(REQUEST): From the piece on AI evaluation, reproduce word for word the passage starting with "Wang's core claim" and going on through "that get surprised.".

(PAGE):
Wang's core claim is that eval is upstream of everything else. Training is optimization, and optimization is only as good as its objective. The objective comes from measurement. If you cannot predict how your measurements change at scale, you cannot design the right training objective, the right safety layer, the right scaling decision. Get the eval wrong and everything downstream follows wrong, invisibly, until it is too late.
The labs that figure out how to evaluate ahead of the curve will be the ones that scale safely. The ones that do not will be the ones that get surprised.
There are grounds for cautious optimism in the research Wang cites. Shan, Li, and Sompolinsky (PNAS 2026) derived order parameters for deep networks in a continual learning setting, and those parameters actually predicted phase transitions in learning ability. Nanda et al. (2023) used mechanistic interpretability to find internal structural changes that preceded grokking before it was visible in behavior. The challenge is extending these results from stylized settings to the systems labs are actually shipping.
Wang also points toward self-evolving evaluation: systems that use models to probe other models, automatically generating new test cases as capabilities change, discovering failure modes the original designers never anticipated. If model capabilities improve faster than human eval teams can update benchmarks, the evaluation pipeline has to become adaptive. The alternative is a widening gap between what tests measure and what models can do.
The essay is 9266 words of clearly argued technical writing from someone who built at the frontier. That is rarer than it should be. Wang is not claiming a breakthrough; he is describing a structural problem the field has been stepping around. The problem is real, the stakes are high, and the essay is worth reading in full.
The question he leaves open is whether anyone at the labs actually building the next scale jump is paying attention. Eval infrastructure does not ship a demo. It does not generate a benchmark headline. It is invisible until it breaks, and when it breaks, you find out the hard way.

(RECORD EXTRACTS):
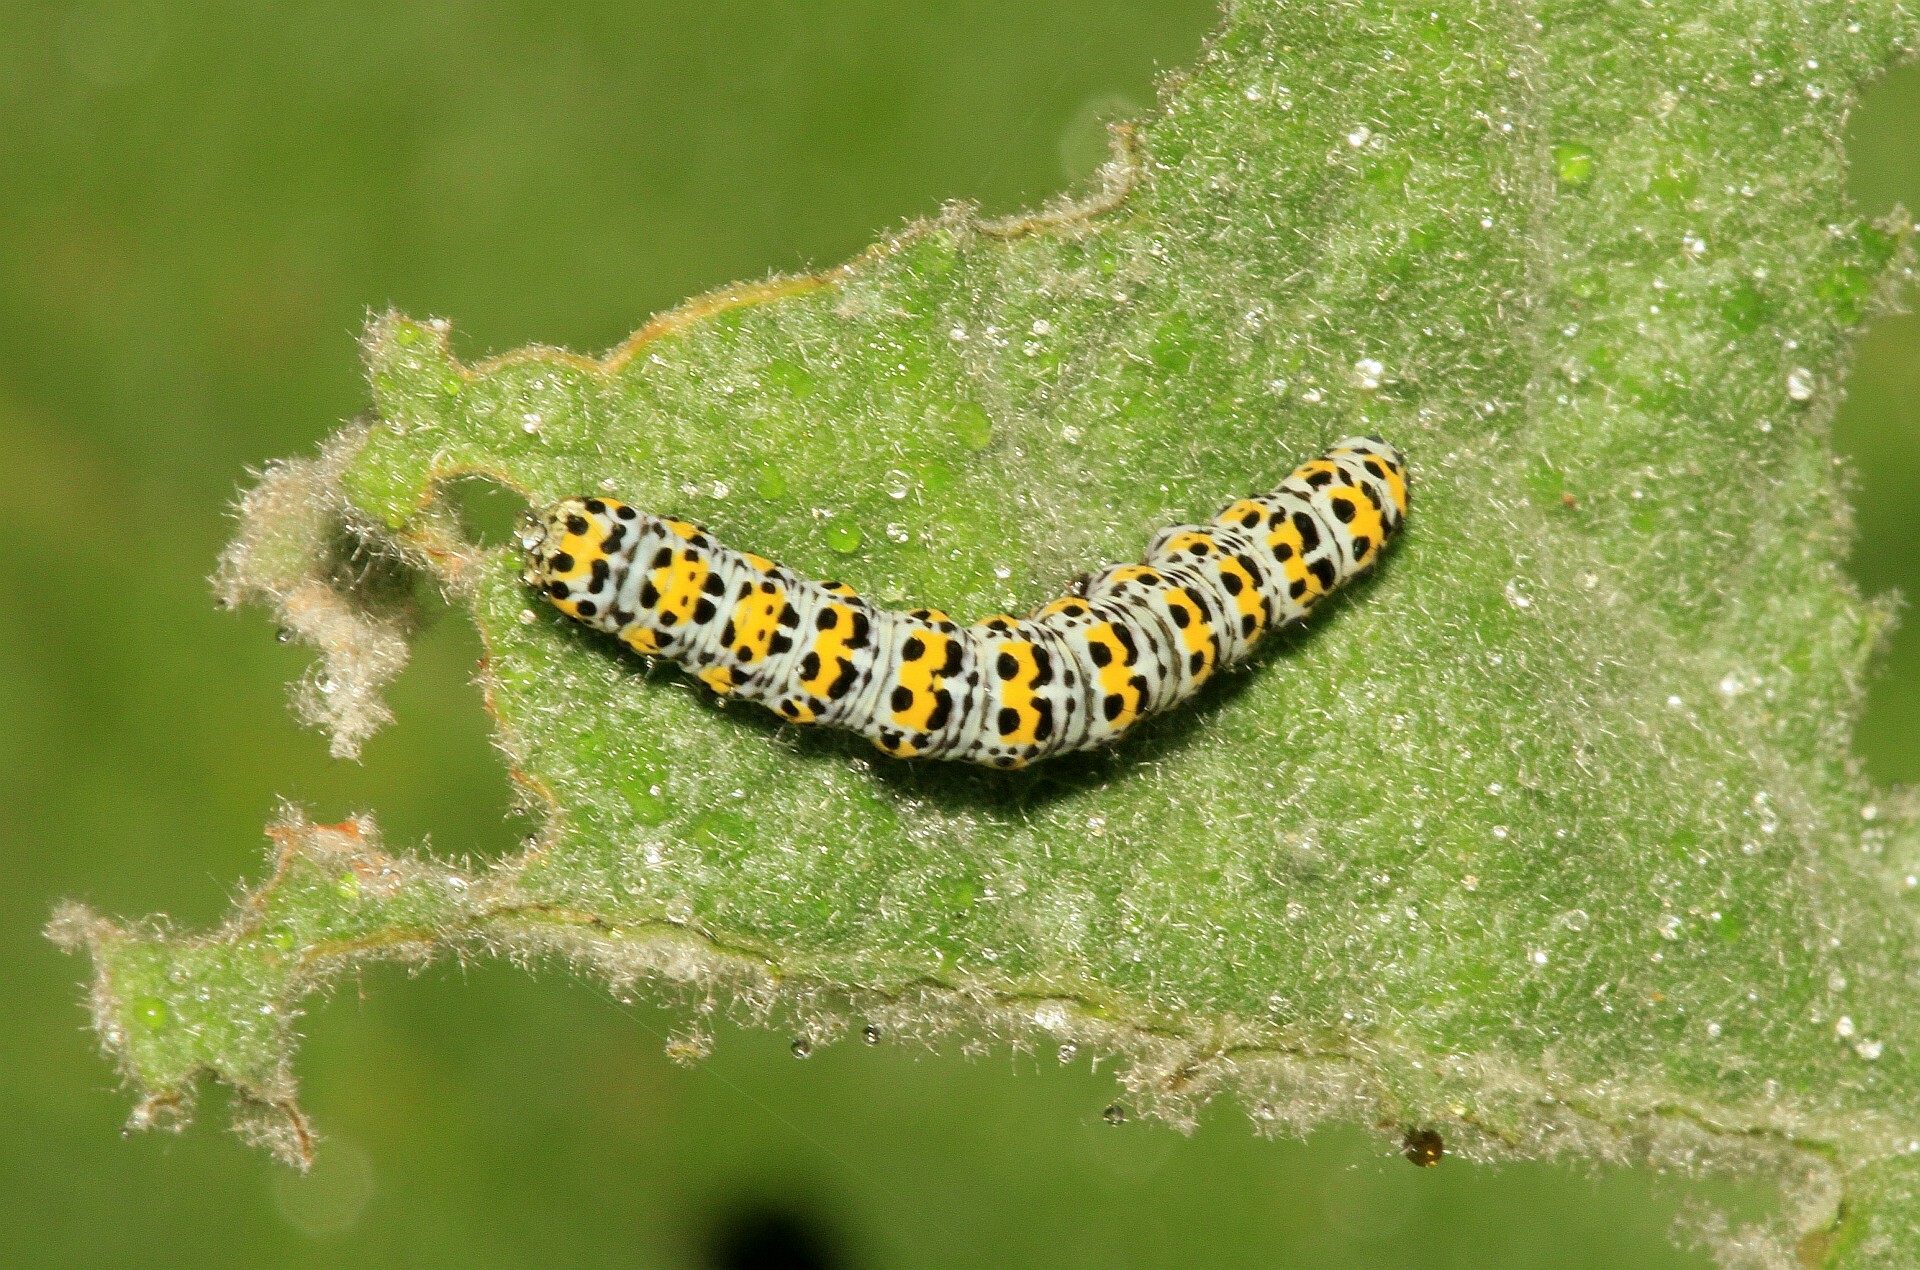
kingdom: Animalia
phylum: Arthropoda
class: Insecta
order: Lepidoptera
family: Noctuidae
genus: Cucullia
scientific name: Cucullia verbasci
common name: Mullein
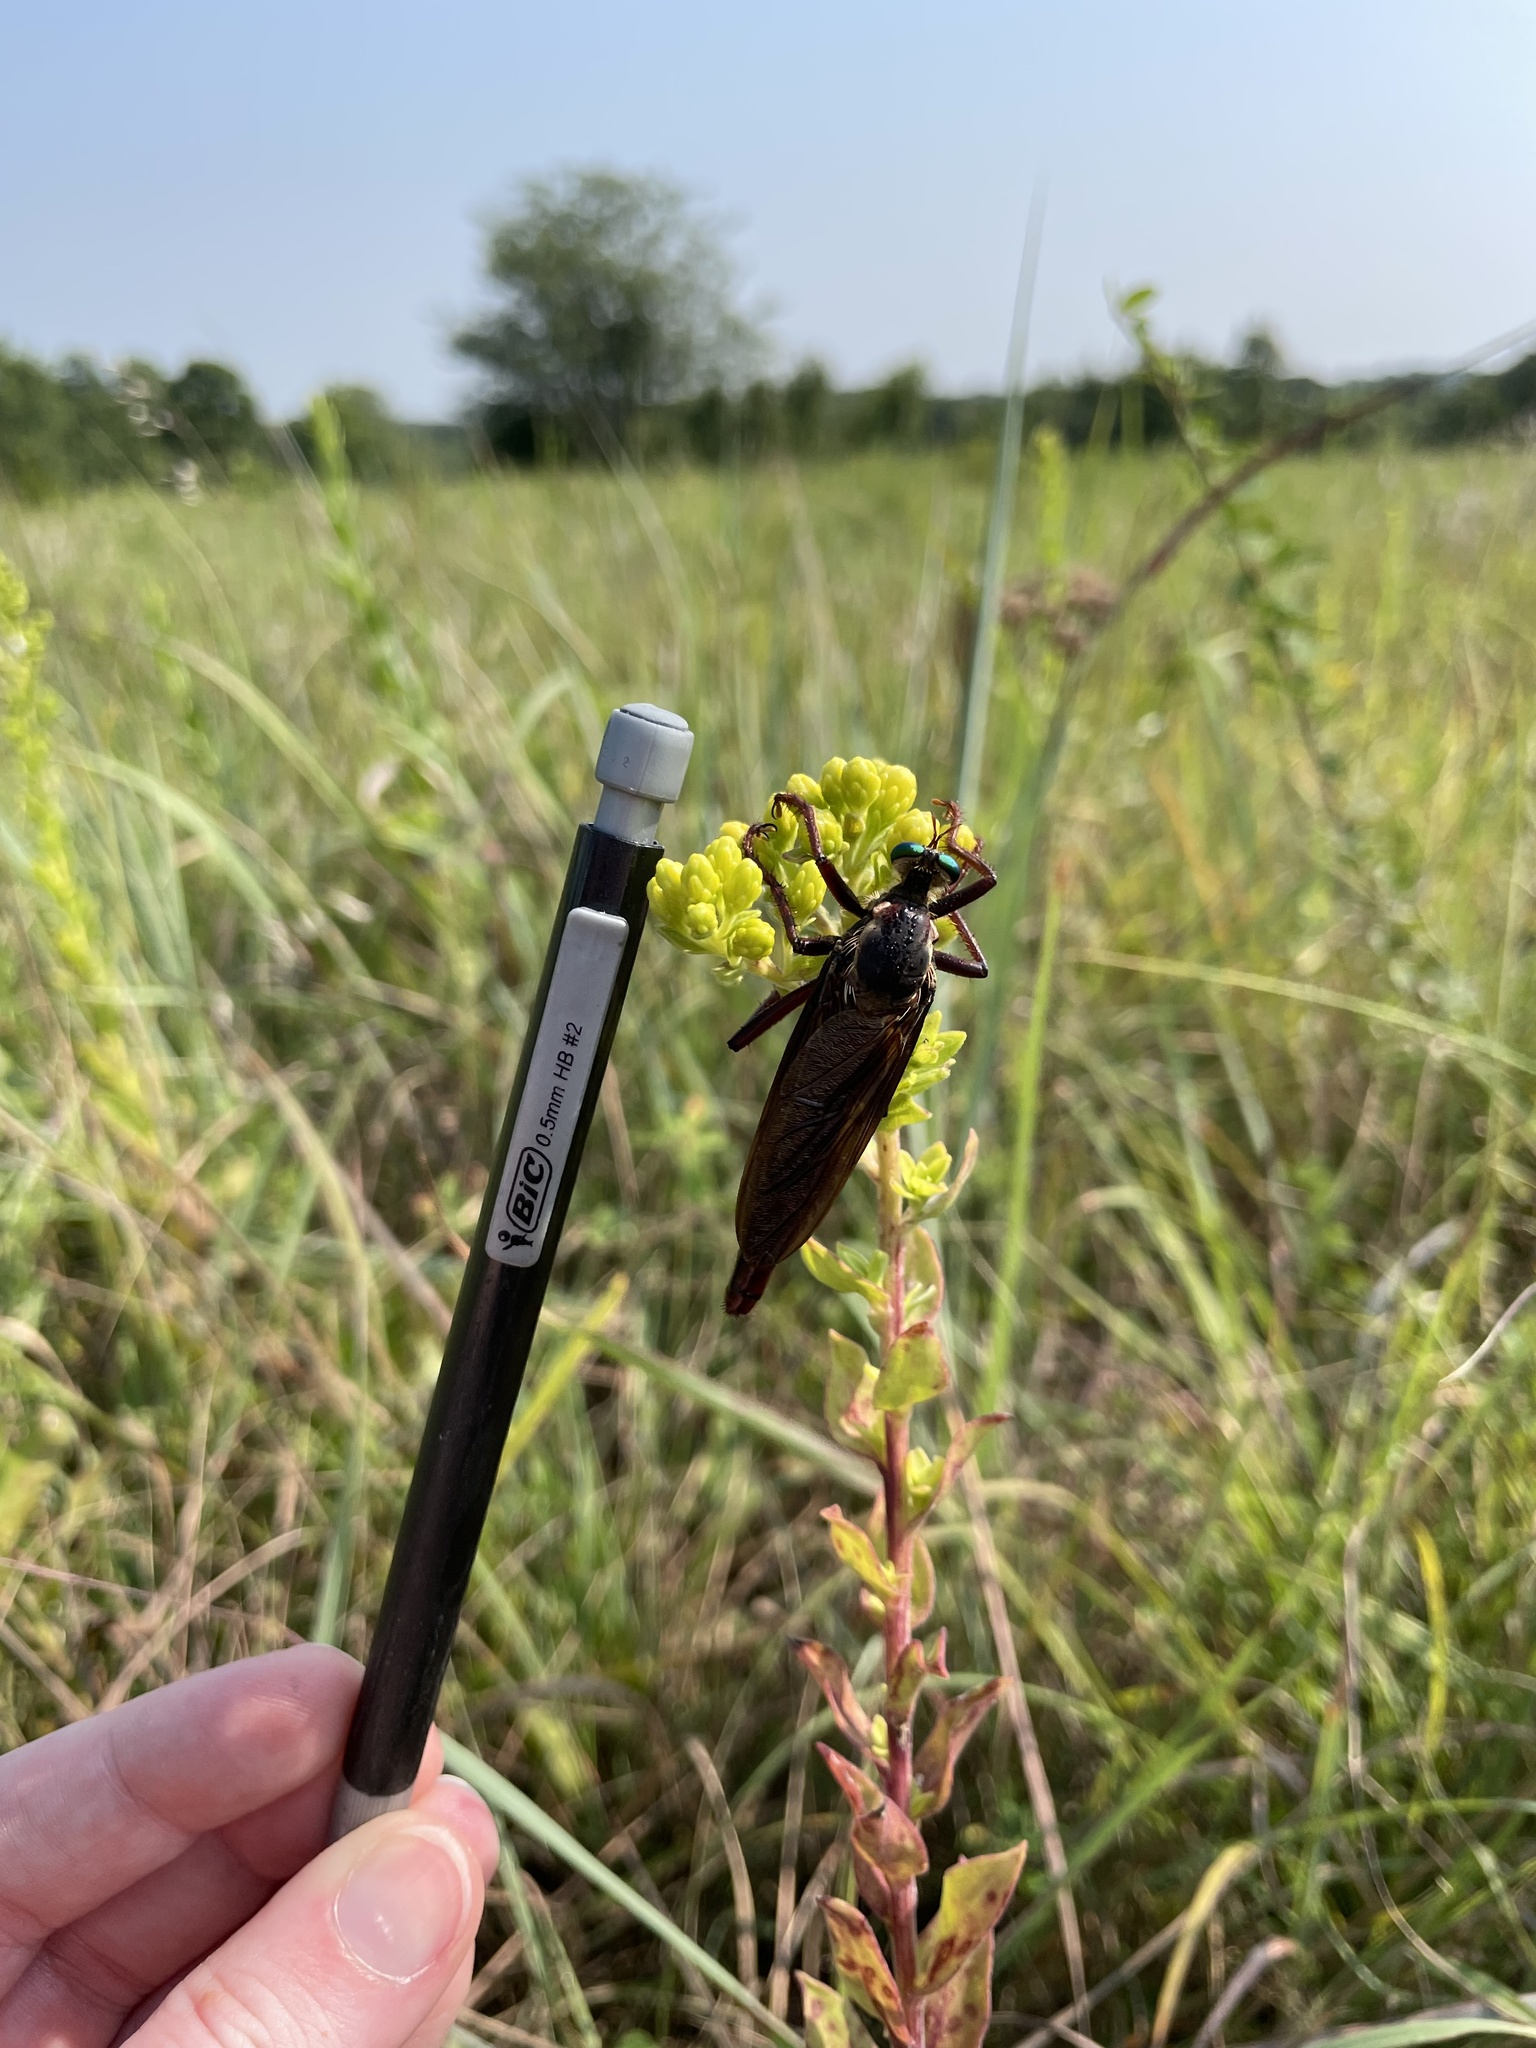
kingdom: Animalia
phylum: Arthropoda
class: Insecta
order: Diptera
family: Asilidae
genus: Microstylum
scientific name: Microstylum morosum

(RIGHT ANSWER):
Wang's core claim is that eval is upstream of everything else. Training is optimization, and optimization is only as good as its objective. The objective comes from measurement. If you cannot predict how your measurements change at scale, you cannot design the right training objective, the right safety layer, the right scaling decision. Get the eval wrong and everything downstream follows wrong, invisibly, until it is too late.
The labs that figure out how to evaluate ahead of the curve will be the ones that scale safely. The ones that do not will be the ones that get surprised.